> [EXERCISE DIRECTIONS]: Reproduce all the data exactly, without pictures.

Intrinsic camera parameters
--------------------------------------------------
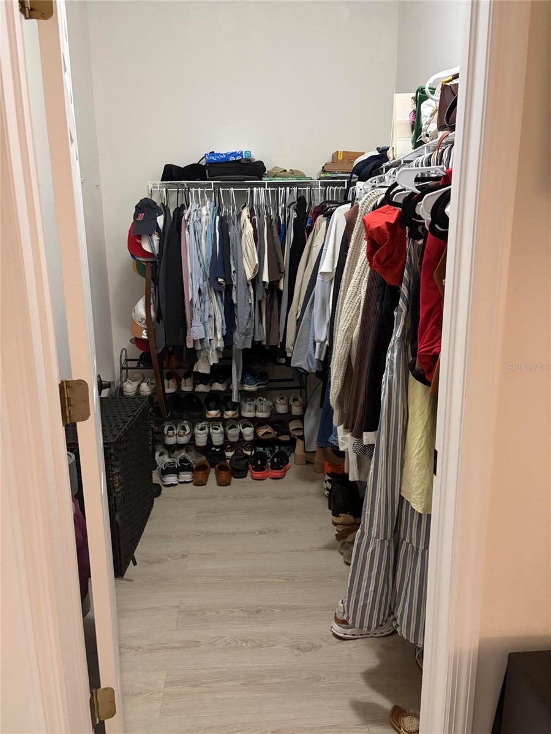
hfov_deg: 53.1
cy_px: 367
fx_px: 552
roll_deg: +0.7
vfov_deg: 67.3
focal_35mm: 26
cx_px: 276
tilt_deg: -13.0
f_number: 1.6
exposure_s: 1/30
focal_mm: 5.96
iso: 500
--------------------------------------------------
> [SOLUTION]:
hfov_deg: 53.1
cy_px: 367
fx_px: 552
roll_deg: +0.7
vfov_deg: 67.3
focal_35mm: 26
cx_px: 276
tilt_deg: -13.0
f_number: 1.6
exposure_s: 1/30
focal_mm: 5.96
iso: 500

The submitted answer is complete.